Lgr5 in cancer biology: functional identification of Lgr5 in cancer progression and potential opportunities for novel therapy.

Cancer remains one of the leading lethal diseases worldwide. Identifying biomarkers of cancers might provide insights into the strategies for the development of novel targeted anti-cancer therapies. Leucine-rich repeat-containing G protein-coupled receptor 5 (Lgr5) has been recently discovered as a candidate marker of cancer stem cell populations. Aberrant increased expression of Lgr5 may represent one of the most common molecular alterations in some human cancers, leading to long-term potentiation of canonical Wnt/ß-catenin signaling. On the other hand, however, Lgr5-mediated suppression in canonical Wnt/ß-catenin signaling has also been reported in certain cancers, such as B cell malignancies. Until now, therapeutic approaches targeting Lgr5-associated signaling axis are not yet clinically available.

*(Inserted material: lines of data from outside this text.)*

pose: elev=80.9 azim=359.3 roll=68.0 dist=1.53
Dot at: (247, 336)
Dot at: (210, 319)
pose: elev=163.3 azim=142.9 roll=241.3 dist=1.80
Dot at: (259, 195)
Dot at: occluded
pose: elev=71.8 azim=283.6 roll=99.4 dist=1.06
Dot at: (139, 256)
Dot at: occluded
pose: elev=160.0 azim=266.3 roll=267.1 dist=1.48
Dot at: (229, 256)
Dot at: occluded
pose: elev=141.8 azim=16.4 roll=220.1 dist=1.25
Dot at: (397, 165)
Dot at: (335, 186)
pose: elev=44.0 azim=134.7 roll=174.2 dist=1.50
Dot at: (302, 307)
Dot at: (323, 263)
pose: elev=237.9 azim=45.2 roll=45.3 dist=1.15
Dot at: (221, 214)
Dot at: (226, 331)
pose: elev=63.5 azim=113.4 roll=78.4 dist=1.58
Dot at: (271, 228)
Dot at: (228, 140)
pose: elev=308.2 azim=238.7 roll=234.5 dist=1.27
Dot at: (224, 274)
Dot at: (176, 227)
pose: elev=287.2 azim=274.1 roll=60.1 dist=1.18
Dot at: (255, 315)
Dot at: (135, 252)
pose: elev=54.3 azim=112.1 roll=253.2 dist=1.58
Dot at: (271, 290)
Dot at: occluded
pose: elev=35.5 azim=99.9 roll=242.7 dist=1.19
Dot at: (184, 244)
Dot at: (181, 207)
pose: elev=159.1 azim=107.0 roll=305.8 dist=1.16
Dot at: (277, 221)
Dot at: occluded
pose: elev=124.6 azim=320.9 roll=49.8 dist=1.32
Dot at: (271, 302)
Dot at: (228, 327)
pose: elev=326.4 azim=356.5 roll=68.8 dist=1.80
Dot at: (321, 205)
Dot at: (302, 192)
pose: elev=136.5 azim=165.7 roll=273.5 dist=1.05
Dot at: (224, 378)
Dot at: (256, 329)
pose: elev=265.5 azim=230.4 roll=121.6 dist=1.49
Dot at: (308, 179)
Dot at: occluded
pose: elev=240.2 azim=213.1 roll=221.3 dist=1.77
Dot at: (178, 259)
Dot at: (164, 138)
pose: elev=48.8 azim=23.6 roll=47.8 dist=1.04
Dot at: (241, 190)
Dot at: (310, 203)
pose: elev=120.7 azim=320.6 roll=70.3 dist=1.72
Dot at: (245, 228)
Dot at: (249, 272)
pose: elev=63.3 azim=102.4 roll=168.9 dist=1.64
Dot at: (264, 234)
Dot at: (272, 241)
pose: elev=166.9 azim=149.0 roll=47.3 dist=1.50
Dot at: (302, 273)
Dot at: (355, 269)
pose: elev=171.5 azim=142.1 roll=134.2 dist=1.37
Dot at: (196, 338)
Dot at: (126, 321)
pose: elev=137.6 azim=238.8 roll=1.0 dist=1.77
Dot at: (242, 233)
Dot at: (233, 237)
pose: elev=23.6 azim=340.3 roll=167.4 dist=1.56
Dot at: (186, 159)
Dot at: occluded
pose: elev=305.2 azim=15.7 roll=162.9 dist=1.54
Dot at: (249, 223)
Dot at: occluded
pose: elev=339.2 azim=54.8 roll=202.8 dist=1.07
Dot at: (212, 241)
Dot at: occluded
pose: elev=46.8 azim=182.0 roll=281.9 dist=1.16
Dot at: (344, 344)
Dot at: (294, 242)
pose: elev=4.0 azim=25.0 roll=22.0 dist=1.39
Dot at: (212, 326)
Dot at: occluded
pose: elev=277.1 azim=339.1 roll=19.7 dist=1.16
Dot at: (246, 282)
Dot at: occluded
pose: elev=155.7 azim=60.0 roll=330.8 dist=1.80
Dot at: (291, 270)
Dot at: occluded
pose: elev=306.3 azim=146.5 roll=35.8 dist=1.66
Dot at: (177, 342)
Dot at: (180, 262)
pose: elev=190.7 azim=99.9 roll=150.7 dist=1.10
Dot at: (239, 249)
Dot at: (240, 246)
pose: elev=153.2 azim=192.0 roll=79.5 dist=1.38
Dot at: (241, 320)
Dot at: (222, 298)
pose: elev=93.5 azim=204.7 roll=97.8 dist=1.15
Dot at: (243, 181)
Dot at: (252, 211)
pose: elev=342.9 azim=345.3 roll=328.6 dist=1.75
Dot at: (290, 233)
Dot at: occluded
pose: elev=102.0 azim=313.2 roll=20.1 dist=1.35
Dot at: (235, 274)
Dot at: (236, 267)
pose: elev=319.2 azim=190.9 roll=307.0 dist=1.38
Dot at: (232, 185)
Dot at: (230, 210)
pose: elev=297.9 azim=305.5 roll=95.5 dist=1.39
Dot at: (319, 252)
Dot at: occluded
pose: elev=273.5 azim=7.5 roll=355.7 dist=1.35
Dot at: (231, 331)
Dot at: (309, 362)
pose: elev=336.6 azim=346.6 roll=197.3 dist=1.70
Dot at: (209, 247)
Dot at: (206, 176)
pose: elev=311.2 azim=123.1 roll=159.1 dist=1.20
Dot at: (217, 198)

Increasing evidence have indicated that endogenous Lgr5+ cell population is implicated in tumor initiation, progression, and metastasis. This review is to summarize our current knowledge about the importance of Lgr5 in cancer biology and the underlying molecular mechanisms of Lgr5-mediated tumor-promoting/suppressive activities, as well as potentially useful preventive strategies in treating tumor. Therefore, targeted therapeutic modulation of Lgr5+ cancer cell population by targeting Wnt/ß-catenin signaling through targeted drug delivery system or targeted genome editing might be promising for potential novel anti-cancer treatments. Simultaneously, combination of therapeutics targeting both Lgr5+ and Lgr5- cancer cells may deserve further consideration considering the plasticity of cancer cells. Also, a more specific targeting of cancer cells using double biomarkers may be much safer and more effective for anti-cancer therapy.